El ejercicio físico es una parte vital de la salud. Hay cirugías y tecnologías que (si tenemos acceso a ellas) mejoran nuestra calidad de vida. No estoy proponiendo que se clausuren los programas de rehabilitación y educación especial. Lo que propongo es que ya no veamos la terapia física como una salvación, una promesa de un futuro asegurado. Desde esa visión es probable caer en un abismo siniestro, donde generación tras generación con discapacidad se encuentre de golpe con un futuro y vida adulta para la cual nadie se preparó.

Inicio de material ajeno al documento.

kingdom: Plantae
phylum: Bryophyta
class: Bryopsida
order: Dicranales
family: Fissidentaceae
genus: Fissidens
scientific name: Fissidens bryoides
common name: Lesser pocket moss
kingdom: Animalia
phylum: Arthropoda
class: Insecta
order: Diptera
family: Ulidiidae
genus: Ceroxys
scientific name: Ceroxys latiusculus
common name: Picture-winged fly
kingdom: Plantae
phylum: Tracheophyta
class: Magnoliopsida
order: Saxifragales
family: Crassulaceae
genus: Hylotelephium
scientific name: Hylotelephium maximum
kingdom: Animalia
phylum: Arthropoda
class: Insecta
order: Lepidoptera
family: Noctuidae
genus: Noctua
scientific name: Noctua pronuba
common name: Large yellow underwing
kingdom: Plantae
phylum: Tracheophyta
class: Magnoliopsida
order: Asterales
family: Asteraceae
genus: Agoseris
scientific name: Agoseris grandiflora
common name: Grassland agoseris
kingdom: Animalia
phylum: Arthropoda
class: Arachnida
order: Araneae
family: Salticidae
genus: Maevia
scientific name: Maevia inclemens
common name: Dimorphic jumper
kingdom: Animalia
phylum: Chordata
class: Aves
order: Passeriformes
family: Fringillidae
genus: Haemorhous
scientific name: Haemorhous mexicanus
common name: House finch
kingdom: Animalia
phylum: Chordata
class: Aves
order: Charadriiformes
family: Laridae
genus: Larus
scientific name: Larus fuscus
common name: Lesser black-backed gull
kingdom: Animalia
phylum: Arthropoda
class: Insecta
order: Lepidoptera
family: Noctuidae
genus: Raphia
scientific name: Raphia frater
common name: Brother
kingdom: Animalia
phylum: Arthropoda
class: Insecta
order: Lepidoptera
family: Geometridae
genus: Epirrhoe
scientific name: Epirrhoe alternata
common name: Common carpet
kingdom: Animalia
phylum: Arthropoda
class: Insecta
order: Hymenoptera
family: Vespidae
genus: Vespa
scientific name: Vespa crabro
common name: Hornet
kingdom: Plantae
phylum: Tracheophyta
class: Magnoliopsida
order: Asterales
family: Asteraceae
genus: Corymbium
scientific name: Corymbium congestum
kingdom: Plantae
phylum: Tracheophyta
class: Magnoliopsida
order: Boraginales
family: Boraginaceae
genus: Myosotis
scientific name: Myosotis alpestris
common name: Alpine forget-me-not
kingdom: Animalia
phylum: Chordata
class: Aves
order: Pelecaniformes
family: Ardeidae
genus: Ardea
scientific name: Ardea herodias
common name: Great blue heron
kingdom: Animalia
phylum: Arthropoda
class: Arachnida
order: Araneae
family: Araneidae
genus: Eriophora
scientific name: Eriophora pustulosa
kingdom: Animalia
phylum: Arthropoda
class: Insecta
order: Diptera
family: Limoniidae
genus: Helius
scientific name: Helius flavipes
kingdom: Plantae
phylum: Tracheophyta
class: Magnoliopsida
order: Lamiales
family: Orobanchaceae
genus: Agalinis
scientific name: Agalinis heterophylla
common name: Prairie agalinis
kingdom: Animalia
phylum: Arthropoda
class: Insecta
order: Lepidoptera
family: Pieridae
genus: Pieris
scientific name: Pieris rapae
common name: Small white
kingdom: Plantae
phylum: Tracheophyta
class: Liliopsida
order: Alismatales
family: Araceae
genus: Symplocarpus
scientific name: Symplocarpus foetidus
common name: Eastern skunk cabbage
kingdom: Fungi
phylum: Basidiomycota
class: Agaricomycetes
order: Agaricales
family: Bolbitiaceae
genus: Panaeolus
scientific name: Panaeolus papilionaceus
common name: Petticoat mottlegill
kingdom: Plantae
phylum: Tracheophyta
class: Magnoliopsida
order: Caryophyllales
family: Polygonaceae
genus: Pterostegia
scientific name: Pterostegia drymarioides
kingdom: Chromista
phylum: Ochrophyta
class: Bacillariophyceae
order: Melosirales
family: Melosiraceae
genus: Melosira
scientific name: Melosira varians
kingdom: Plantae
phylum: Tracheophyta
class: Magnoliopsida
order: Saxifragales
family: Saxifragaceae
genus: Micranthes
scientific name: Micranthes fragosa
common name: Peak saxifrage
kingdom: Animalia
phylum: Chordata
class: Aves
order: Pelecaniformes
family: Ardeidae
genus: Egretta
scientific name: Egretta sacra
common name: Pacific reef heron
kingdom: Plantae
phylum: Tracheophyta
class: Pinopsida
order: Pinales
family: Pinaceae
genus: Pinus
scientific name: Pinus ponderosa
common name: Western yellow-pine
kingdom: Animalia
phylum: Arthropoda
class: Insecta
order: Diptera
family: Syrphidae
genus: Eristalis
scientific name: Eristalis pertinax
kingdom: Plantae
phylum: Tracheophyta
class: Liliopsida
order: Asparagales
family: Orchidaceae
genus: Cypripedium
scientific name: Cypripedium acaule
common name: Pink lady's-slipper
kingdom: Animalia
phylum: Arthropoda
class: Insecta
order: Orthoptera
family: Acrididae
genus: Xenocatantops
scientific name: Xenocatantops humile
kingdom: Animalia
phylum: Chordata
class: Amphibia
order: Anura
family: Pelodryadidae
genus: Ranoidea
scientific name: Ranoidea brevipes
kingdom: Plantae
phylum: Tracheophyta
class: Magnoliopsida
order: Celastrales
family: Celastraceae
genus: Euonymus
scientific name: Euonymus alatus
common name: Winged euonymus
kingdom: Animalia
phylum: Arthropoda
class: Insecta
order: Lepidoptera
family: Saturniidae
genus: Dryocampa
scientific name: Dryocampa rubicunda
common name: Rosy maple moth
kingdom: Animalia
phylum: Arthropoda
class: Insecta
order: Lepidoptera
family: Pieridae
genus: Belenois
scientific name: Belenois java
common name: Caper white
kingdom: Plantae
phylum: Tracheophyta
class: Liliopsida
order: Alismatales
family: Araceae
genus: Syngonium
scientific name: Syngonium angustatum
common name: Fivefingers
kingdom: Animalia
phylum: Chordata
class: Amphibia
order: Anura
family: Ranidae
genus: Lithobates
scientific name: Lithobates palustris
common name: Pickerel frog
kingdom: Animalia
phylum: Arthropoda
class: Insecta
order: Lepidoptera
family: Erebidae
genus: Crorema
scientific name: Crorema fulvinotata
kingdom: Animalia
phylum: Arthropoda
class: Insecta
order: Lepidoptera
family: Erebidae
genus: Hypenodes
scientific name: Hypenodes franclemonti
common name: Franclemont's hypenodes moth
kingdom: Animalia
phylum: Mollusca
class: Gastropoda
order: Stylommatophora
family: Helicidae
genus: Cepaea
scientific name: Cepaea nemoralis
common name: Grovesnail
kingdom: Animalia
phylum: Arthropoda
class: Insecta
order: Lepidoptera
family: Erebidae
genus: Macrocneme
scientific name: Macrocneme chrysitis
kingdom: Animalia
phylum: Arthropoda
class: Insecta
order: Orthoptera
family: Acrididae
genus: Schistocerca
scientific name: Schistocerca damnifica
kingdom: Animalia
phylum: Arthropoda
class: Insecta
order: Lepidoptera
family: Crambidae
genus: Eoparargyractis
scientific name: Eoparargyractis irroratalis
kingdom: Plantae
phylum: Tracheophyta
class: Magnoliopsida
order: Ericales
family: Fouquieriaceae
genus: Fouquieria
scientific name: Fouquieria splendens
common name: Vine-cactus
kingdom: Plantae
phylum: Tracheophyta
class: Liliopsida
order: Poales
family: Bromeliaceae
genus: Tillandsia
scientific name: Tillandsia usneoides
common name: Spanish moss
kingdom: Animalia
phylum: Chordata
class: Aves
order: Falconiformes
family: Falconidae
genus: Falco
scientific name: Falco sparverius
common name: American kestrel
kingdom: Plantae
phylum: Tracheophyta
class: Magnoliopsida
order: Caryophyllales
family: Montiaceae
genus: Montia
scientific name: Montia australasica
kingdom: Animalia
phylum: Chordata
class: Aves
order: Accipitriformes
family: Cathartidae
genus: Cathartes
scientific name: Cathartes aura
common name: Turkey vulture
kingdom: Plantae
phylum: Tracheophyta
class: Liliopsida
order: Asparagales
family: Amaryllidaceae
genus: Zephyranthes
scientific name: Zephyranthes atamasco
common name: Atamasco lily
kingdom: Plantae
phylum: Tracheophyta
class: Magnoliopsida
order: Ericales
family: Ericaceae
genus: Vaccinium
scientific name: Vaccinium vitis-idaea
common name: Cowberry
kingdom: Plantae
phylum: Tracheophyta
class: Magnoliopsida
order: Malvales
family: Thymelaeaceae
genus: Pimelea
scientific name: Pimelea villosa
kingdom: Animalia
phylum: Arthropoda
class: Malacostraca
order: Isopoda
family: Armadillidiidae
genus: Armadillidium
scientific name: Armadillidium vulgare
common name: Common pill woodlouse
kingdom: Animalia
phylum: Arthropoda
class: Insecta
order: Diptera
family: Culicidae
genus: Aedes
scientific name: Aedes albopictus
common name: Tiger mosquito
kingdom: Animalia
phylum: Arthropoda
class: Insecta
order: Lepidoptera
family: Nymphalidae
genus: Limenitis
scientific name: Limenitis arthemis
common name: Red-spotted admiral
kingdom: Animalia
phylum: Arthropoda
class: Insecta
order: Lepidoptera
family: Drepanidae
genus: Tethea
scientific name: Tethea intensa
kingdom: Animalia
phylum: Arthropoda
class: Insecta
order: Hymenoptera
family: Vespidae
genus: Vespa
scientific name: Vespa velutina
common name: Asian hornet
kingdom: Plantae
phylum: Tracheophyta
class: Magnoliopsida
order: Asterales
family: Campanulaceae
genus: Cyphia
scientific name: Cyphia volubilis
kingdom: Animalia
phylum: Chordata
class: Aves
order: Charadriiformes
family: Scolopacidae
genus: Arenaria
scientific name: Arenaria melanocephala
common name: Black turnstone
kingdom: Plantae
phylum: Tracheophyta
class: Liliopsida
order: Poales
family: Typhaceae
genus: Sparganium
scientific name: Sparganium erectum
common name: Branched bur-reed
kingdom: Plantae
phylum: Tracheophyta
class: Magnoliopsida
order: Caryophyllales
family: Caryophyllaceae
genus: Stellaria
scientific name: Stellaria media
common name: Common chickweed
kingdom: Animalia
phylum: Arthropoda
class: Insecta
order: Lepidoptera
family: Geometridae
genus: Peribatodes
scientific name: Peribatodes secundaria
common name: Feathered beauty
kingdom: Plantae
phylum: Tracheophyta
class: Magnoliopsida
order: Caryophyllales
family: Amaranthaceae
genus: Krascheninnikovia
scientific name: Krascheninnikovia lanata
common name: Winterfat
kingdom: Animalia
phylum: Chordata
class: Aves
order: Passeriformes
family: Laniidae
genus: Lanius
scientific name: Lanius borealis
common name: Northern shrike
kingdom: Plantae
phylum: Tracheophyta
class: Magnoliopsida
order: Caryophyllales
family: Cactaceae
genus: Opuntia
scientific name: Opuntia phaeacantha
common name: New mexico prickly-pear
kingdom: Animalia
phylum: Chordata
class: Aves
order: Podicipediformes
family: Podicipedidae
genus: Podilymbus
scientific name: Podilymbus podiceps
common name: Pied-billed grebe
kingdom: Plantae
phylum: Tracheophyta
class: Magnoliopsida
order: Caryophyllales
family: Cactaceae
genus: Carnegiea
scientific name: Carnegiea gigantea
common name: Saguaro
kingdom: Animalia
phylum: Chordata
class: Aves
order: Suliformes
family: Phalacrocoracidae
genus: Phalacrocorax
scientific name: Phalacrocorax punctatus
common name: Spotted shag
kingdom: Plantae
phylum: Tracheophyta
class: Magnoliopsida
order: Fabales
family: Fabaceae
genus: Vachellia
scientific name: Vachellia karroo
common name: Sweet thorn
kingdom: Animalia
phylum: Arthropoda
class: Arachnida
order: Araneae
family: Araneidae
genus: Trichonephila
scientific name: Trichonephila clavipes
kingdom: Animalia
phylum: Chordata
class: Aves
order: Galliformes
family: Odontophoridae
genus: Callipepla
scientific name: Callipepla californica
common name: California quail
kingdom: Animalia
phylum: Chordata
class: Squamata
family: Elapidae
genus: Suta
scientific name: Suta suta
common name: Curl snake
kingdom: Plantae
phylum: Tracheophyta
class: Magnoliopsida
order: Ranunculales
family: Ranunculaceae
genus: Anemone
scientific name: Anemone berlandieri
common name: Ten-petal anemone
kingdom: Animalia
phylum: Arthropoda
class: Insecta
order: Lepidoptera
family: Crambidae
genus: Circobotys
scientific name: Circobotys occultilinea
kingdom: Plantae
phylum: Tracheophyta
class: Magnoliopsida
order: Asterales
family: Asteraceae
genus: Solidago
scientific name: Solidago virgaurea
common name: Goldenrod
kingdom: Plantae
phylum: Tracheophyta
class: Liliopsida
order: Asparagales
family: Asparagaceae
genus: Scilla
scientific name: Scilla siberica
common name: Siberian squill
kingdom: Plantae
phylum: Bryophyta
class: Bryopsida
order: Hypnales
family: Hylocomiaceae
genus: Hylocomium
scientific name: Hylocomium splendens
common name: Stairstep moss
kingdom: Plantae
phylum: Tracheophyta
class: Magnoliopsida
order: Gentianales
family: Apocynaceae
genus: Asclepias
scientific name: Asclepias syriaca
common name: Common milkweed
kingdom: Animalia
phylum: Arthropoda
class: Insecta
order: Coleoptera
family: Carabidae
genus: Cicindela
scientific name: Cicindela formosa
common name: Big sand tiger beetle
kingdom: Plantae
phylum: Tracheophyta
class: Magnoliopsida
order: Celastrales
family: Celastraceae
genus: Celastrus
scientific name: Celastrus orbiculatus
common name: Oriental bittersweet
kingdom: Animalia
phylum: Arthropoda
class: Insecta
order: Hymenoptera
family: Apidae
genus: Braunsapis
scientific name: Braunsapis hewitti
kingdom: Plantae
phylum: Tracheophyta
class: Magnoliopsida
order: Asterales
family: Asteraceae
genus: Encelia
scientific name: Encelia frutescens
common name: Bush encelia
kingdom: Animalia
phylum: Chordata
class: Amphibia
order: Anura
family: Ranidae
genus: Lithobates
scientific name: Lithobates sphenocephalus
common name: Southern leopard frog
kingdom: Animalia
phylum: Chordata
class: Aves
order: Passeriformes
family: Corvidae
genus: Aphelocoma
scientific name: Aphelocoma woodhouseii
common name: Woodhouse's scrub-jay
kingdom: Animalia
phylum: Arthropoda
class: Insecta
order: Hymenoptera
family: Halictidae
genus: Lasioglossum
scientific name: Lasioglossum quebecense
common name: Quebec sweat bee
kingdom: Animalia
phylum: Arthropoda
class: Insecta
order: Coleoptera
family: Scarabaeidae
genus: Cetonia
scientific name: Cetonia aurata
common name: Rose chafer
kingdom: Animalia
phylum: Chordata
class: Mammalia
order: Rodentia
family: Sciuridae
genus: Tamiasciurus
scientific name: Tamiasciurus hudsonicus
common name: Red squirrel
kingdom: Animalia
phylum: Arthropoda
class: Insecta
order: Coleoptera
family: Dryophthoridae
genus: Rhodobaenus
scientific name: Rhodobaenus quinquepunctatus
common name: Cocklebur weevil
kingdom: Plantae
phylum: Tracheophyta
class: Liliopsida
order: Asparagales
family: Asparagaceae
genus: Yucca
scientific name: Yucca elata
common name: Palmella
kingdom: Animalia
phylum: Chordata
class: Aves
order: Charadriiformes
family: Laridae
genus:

Hoy, finalmente, he escapado de los peligros del paradigma de la rehabilitación. Hago ejercicio, pero ya no es el centro de mi vida. Tengo un trabajo que amo, la poesía, un hijo que adoro, una vida sexual turbulenta y activa. Roomies que me asisten. Dejar de buscar la cura y el defecto de mi cuerpo, para albergarme en la poesía, ha sido mi clave. Cada uno tiene un cauce al placer. Es vital despertar su fuente. La situación de Juan Carlos me hizo ver que hay tantos con discapacidad que están en peligro de acabar en la calle. Ser una persona con discapacidad, que viene de una familia con estatus económico mayor, tampoco impide la desolación y el aislamiento. Ningún familiar es inmortal. Ahora, el padre de Juan Carlos se encuentra atravesando quimioterapia y de nuevo los recursos son escasos. Es urgente pensar en cómo contribuir en el caso de Juan Carlos y en tantas personas con discapacidad que buscan y merecen una vida plena: un hogar propio, un empleo digno, una comunidad accesible, asistentes que acompañen su autonomía. Lazos hacia el amor y la intimidad. Su deseo por una adultez abundante y segura encarna el anhelo vital de una generación de personas con discapacidad que conozco cercanamente y de tantas otras.